AIM OF THE EXERCISE:
Take every line from the entries below that includes the word "Zubehör" and copy it.

(Extracted page text data)

· · · · ·

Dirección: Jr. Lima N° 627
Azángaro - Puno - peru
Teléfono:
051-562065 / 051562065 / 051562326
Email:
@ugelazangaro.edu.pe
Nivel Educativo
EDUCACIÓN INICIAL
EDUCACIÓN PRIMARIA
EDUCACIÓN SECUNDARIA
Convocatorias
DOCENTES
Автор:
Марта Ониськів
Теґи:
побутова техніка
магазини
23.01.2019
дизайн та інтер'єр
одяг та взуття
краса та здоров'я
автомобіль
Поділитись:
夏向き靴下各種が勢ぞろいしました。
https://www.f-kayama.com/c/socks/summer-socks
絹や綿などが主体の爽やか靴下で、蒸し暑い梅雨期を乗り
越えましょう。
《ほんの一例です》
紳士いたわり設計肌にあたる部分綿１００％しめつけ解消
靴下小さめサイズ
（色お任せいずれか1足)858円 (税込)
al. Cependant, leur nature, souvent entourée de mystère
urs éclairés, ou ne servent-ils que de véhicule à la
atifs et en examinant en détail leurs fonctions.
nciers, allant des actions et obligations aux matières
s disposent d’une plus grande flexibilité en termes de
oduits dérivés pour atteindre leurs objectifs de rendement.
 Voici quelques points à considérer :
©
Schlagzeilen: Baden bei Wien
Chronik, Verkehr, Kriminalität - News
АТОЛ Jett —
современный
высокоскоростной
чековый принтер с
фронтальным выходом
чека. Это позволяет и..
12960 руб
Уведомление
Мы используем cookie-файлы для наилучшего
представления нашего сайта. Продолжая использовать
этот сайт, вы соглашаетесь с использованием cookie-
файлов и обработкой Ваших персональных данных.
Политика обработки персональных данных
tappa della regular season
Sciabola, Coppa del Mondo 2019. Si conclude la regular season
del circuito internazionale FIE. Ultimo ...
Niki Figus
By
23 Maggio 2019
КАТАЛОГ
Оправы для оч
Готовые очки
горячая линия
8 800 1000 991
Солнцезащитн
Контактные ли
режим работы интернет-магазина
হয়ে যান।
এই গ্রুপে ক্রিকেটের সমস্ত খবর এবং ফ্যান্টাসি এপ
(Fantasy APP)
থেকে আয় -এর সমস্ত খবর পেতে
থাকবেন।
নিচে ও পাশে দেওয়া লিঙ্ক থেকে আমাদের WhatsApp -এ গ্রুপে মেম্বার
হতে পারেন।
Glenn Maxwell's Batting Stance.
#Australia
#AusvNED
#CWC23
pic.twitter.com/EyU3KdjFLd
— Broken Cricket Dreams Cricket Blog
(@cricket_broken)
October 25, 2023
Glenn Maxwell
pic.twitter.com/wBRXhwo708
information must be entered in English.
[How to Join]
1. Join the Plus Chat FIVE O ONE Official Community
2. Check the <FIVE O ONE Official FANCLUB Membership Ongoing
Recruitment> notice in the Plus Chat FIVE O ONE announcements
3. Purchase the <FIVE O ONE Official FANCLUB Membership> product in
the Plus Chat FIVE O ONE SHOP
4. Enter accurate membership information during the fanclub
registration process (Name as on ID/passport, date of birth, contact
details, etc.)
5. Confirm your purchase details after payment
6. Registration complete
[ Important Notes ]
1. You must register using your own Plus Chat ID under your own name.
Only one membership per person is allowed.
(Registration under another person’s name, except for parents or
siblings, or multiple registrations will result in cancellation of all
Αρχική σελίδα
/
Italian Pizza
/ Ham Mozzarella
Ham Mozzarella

· · · · ·

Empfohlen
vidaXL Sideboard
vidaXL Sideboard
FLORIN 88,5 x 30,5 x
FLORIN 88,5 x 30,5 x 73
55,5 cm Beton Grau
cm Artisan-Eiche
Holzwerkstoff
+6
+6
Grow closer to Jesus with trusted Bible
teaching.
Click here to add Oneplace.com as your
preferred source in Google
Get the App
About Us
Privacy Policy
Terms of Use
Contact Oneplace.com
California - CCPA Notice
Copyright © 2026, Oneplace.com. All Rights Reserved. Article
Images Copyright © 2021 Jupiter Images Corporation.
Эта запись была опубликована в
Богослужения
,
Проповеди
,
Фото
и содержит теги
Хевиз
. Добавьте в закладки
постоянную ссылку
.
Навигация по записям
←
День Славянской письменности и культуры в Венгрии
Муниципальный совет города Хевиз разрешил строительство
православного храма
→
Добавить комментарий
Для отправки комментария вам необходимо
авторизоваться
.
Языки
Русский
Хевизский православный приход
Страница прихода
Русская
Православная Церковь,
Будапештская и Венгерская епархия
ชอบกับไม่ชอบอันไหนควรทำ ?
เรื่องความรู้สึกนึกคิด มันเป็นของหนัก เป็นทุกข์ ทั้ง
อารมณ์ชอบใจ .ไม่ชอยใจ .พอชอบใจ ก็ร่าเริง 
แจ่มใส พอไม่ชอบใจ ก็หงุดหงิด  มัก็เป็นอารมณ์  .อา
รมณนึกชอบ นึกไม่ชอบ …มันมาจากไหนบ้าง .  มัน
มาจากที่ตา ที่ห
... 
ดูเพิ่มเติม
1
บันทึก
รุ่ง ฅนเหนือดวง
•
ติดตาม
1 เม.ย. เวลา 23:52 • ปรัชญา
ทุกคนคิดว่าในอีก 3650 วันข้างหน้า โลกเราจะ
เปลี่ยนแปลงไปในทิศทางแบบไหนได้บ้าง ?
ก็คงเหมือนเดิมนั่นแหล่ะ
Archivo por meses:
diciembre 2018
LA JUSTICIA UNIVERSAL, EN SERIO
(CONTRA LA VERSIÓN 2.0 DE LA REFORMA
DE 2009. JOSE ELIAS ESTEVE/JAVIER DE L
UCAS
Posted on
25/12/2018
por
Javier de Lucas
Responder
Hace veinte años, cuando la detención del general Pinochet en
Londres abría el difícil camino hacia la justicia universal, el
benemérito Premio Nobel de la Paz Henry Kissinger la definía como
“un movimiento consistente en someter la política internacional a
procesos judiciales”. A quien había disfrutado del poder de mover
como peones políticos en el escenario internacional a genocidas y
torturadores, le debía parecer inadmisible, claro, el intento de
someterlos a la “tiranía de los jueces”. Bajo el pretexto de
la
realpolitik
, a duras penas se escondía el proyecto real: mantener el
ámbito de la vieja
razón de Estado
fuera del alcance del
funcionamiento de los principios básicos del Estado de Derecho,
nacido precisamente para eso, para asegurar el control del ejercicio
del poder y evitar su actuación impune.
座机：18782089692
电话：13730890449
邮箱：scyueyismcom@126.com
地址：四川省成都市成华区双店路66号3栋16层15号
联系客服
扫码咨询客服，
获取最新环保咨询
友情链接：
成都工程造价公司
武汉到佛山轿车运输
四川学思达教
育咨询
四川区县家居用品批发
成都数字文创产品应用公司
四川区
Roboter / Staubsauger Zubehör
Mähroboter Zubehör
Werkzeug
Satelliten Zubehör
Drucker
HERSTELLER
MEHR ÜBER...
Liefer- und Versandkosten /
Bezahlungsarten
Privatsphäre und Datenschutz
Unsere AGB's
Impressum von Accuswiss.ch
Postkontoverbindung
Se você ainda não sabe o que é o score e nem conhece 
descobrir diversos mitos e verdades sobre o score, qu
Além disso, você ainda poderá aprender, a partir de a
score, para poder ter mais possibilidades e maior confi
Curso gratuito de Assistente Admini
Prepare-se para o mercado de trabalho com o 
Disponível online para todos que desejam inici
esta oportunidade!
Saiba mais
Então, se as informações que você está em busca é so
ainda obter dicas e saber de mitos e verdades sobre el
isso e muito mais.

· · · · ·

RESPONSE BELOW:
Roboter / Staubsauger Zubehör
Mähroboter Zubehör
Satelliten Zubehör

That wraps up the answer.